Lists: Frequency list browser

The Lists application allows the user to browse the frequency lists of various units (lemma, word and lc) in representative corpora of written Czech language (SYN2000, SYN2005, SYN2010, SYN2015) and in the corpus of spontaneous spoken Czech language Oral v1. For each written Czech corpus, the users can access not only the overall results, but also frequency information for the three sub-corpora (fiction, non-fiction, and journalistic texts). Frequency lists only contain units which are made up of alphabetic symbols and hyphens, and which have a frequency higher than zero in each of the written corpora (SYN2000, SYN2005, SYN2010, and SYN2015), or, in case of Oral, a non-zero frequency in this corpus.
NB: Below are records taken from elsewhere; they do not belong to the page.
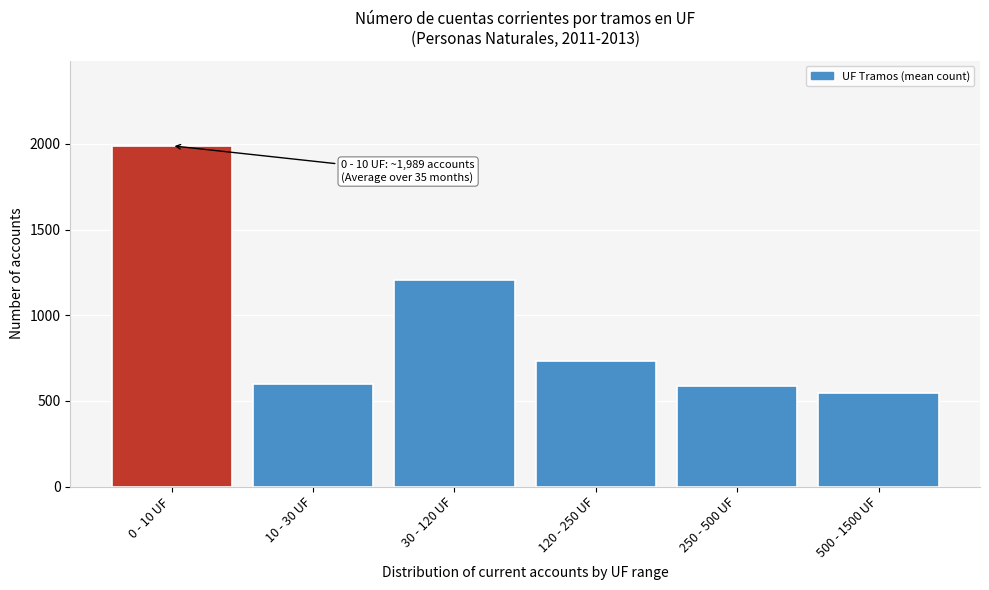

Reading left to right, list all the values displayed in this chart.

1989.3	598.2	1206.3	735.8	587.1	546.9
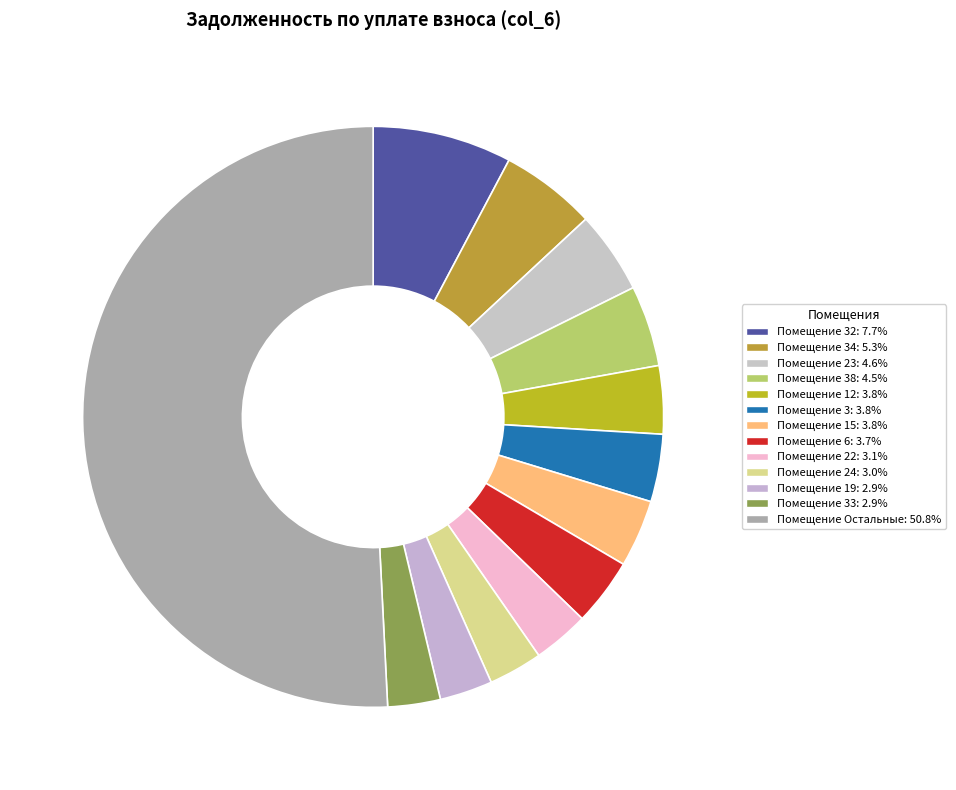

How many segments does this pie chart have?

13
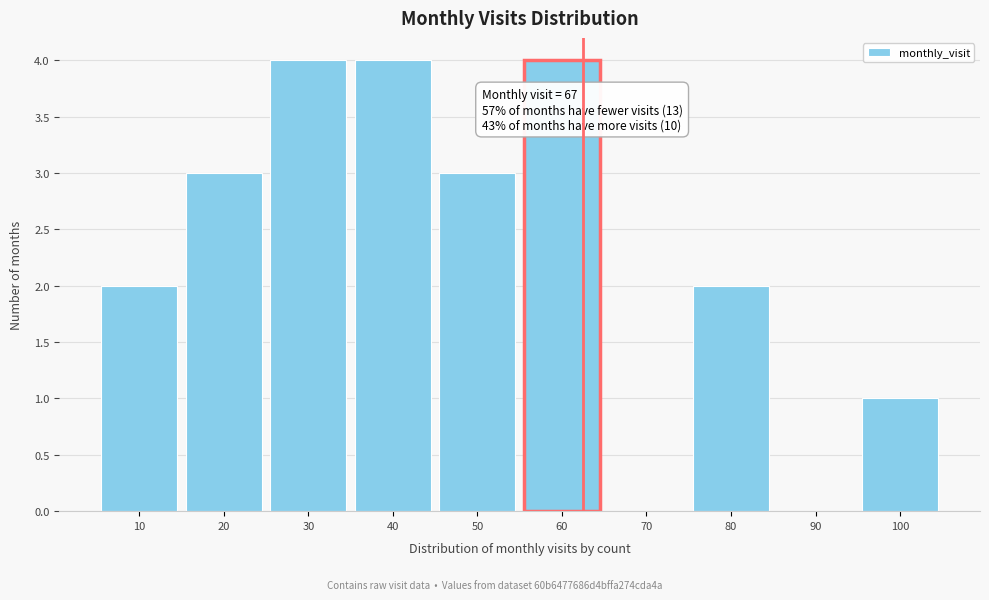

Reading right to left, transcribe all the data shown in this chart.

100=1	90=0	80=2	70=0	60=4	50=3	40=4	30=4	20=3	10=2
When browsing the list by corpora (first tab), each unit has 4 types of frequency information:

  • absolute frequency,
  • relative frequency (IPM),
  • average reduced frequency (ARF),
  • average reduced frequency normalized per million words (ARFn).

The lemma table contains an additional column with word class information (POS). The data in the table may be ordered and filtered by any of the columns; filtering based on numerical data may also be achieved by writing a specific interval in the form of M … N (e.g. 10 … 99) into a field in the column’s header.

The second tab in the browser provides a simple comparison of relative frequencies (IPM) and average reduced frequencies normalized per million words (ARFn) within individual registers (other frequency-related data are dependent on the size of the sub-corpus, rendering the results of such a comparison worthless). The information in this tab is derived from the SYN2015 and Oral v1 corpora.

For the purposes of comparison and the use of the newest versions of lemmatization and POS tagging, the data for the SYN2000, SYN2005, SYN2010, and SYN2015 corpora have been taken from the corresponding sub-corpora of the SYN v7 corpus.

The application is available at http://www.korpus.cz/lists

In addition to the Lists application, CNC offers also other options for working with the frequency lists:

  • registered CNC users can create customized frequency lists using the Word list option of the KonText application,
  • it is possible to download comparative frequency lists (Czech only) directly from the web,
  • other frequency data can be obtained upon request sent by e-mail to cnk (at) korpus.cz

How to cite Lists

Křen, M. - Cvrček, V.: Lists: Frequency list browser. FF UK. Praha 2019. Available at: <http://www.korpus.cz/lists>.